The Department of Health and NHS England have asked NICE to develop evidence‑based guidelines on safe staffing, with a particular focus on nursing and midwifery staff, for England. This request followed the publication of the Francis report (2013) and the Keogh review (2013).
This guideline makes recommendations on safe midwifery staffing requirements for maternity settings, based on the best available evidence. The guideline focuses on the pre-conception, antenatal, intrapartum and postnatal care provided by midwives in all maternity settings, including: at home, in the community, in day assessment units, in obstetric units, and in midwifery-led units (both alongside hospitals and free-standing).
The guideline recommendations are split into different sections:
Recommendations in section 1.1 are aimed at trust boards, senior management and commissioners and identify organisational and managerial responsibilities to support safe midwifery staffing requirements.
Recommendations in section 1.2 are aimed at senior registered midwives (or other authorised people) who are responsible for setting the midwifery staffing establishment. They focus on the process for setting the staffing establishment and the factors that should be taken into account.
Recommendations in section 1.3 are aimed at senior registered midwives who are in charge of maternity services or shifts. They are about ensuring that the service or shift can respond to situations that may lead to an increased demand for midwives and to differences between the numbers of midwives needed and the numbers available.
Recommendations in section 1.4 are aimed at senior management and registered midwifery managers and are about monitoring whether safe midwifery staffing requirements are being met. This includes recommendations to review midwifery staffing establishments and adjust them if necessary.
For further information, see the scope for the guideline.
This guideline is for organisations that provide or commission services for NHS service users. It is aimed at policy decision makers, commissioners, trust boards, hospital managers, service managers, heads and directors of nursing and midwifery, midwives, and other healthcare professionals. It will also be of interest to regulators and the public.
In this guideline, the terms midwife and midwifery refer to registered midwives only. Maternity support workers or other staff working alongside midwives are not included in this definition.
Those responsible and accountable for staffing maternity services should take this guideline fully into account. However, this guideline does not override the need for, and importance of, using professional judgement to make decisions appropriate to the circumstances.
This guideline does not cover national or regional level workforce planning or recruitment, although its content may inform these areas.
This guideline does not address staffing requirements in relation to other staff groups such as maternity support workers, medical consultants, theatre nurses or allied health professionals, although we acknowledge that a multidisciplinary approach and the availability of other staff and healthcare professionals are an important part of safe staffing for maternity services.

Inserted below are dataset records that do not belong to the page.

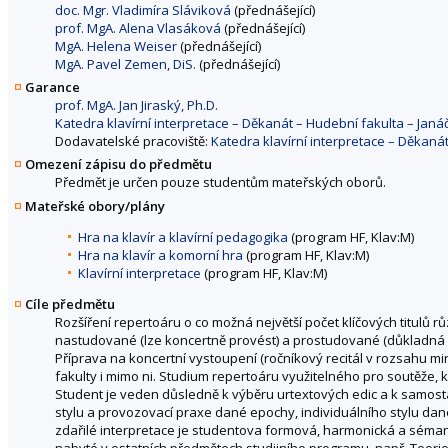
doc. Mgr. Vladimíra Sláviková
(přednášející)
prof. MgA. Alena Vlasáková
(přednášející)
MgA. Helena Weiser
(přednášející)
MgA. Pavel Zemen, DiS.
(přednášející)
Garance
prof. MgA. Jan Jiraský, Ph.D.
Katedra klavírní interpretace – Děkanát – Hudební fakulta – Ja
Dodavatelské pracoviště:
Katedra klavírní interpretace – Děkan
Omezení zápisu do předmětu
Předmět je určen pouze studentům mateřských oborů.
Mateřské obory/plány
Hra na klavír a klavírní pedagogika
(program HF, Klav:M)
Hra na klavír a komorní hra
(program HF, Klav:M)
Klavírní interpretace
(program HF, Klav:M)
Cíle předmětu
Rozšíření repertoáru o co možná největší počet klíčových titulů 
nastudované (lze koncertně provést) a prostudované (důkladná p
Příprava na koncertní vystoupení (ročníkový recitál v rozsahu min
fakulty i mimo ni. Studium repertoáru využitelného pro soutěže, 
Student je veden důsledně k výběru urtextových edic a k samosta
stylu a provozovací praxe dané epochy, individuálního stylu da
zdařilé interpretace je studentova formová, harmonická a sémant
nabyté v ostatních předmětech studijního programu, např. Teorie kl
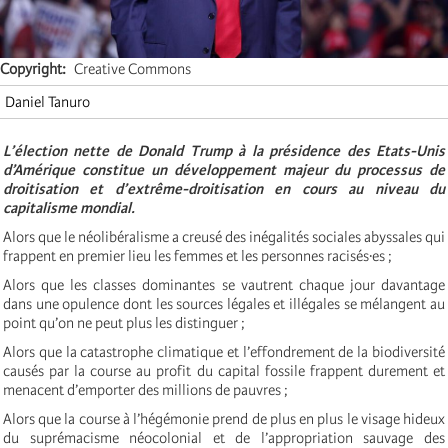
Copyright
Creative Commons
Daniel Tanuro
L’élection nette de Donald Trump à la présidence des Etats-Unis
d’Amérique constitue un développement majeur du processus de
droitisation et d’extrême-droitisation en cours au niveau du
capitalisme mondial.
Alors que le néolibéralisme a creusé des inégalités sociales abyssales qui
frappent en premier lieu les femmes et les personnes racisés·es ;
Alors que les classes dominantes se vautrent chaque jour davantage
dans une opulence dont les sources légales et illégales se mélangent au
point qu’on ne peut plus les distinguer ;
Alors que la catastrophe climatique et l’effondrement de la biodiversité
causés par la course au profit du capital fossile frappent durement et
menacent d’emporter des millions de pauvres ;
Alors que la course à l’hégémonie prend de plus en plus le visage hideux
du suprémacisme néocolonial et de l’appropriation sauvage des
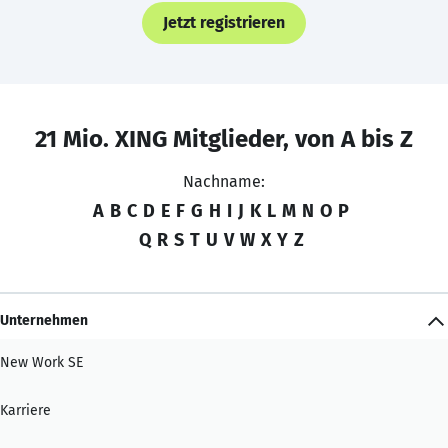
Jetzt registrieren
21 Mio. XING Mitglieder, von A bis Z
Nachname:
A
B
C
D
E
F
G
H
I
J
K
L
M
N
O
P
Q
R
S
T
U
V
W
X
Y
Z
Unternehmen
New Work SE
Karriere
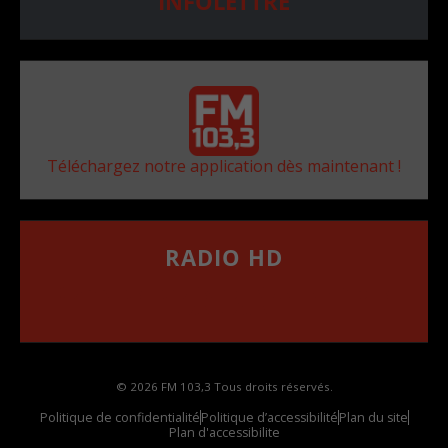
INFOLETTRE
Téléchargez notre application dès maintenant !
RADIO HD
••••••••••••••••••
Comment synthoniser la fréquence HD dans
votre voiture
© 2026 FM 103,3 Tous droits réservés.
Politique de confidentialité
Politique d’accessibilité
Plan du site
Plan d'accessibilite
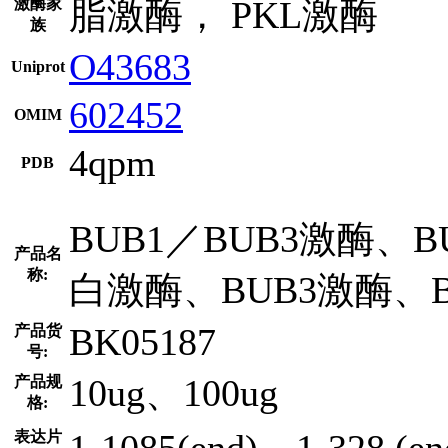
脂激酶， PKL激酶
激酶家
族
O43683
Uniprot
602452
OMIM
4qpm
PDB
BUB1／BUB3激酶、
产品名
称:
白激酶、BUB3激酶、
BK05187
产品货
号:
10ug、100ug
产品规
格:
1-1085(end)，1-328 (en
表达片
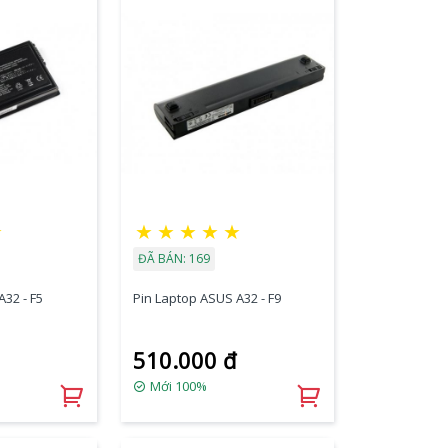
★
★
★
★
★
★
ĐÃ BÁN: 169
32 - F5
Pin Laptop ASUS A32 - F9
510.000 đ
Mới 100%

The guideline takes into account the impact of the availability of other staff groups on midwifery staffing requirements.
The guideline will also be of interest to people involved in developing evidence‑based toolkits for assessing and determining safe midwifery staffing requirements. NICE offers a separate process to assess whether submitted evidence‑based toolkits for informing staffing requirements comply with the guideline recommendations. Details of any toolkits that can help with implementing this guideline are listed alongside other resources.

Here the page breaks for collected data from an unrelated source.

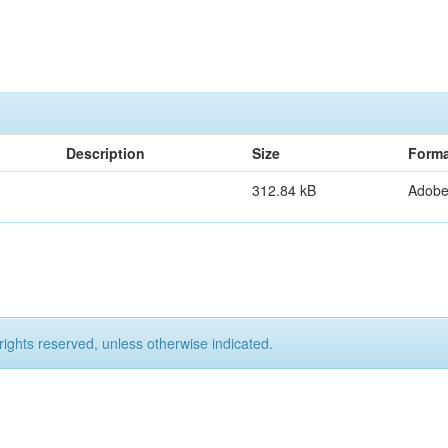
Description
Size
Forma
312.84 kB
Adob
rights reserved, unless otherwise indicated.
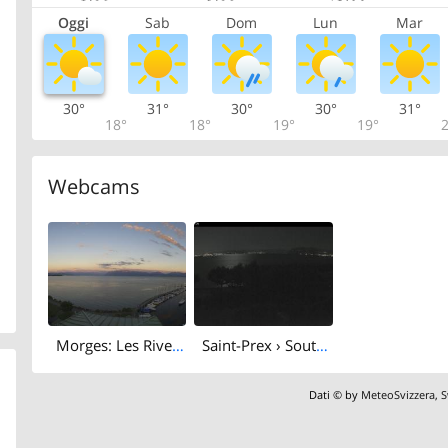
Oggi
Sab
Dom
Lun
Mar
30°
31°
30°
30°
31°
18°
18°
19°
19°
2
Webcams
Morges: Les Rives-de-la-Morges: Château de Morges et ses musées
Saint-Prex › South-east: Lake Geneva - French Alps
Dati © by
MeteoSvizzera
,
S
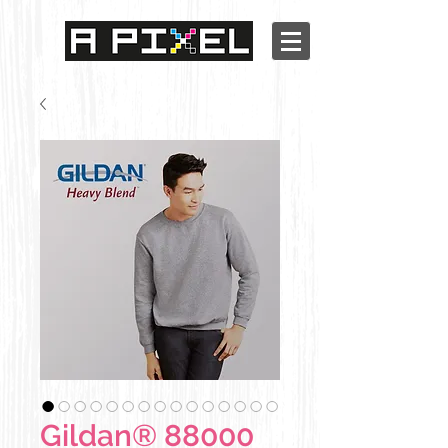
Gildan® 88000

A minimum staffing ratio for women in established labour has been recommended in this guideline, based on the evidence available and the Safe Staffing Advisory Committee's knowledge and experience. The Committee did not recommend staffing ratios for other areas of midwifery care. This was because of the local variation in how maternity services are configured and therefore variation in midwifery staffing requirements, and because of the lack of evidence to support setting midwife staffing ratios for other areas of care. Professional guidance, toolkits and other resources about midwifery staffing levels or ratios are available. However there was a lack of evidence regarding the effectiveness of existing toolkits and resources for calculating safe midwifery staffing.
The Committee's discussions about staffing ratios and toolkits are contained in the Evidence to recommendations tables that are published alongside the guideline (appendix 1). See section 3 and section 4 for further details about the gaps in the evidence on staffing ratios and research recommendations.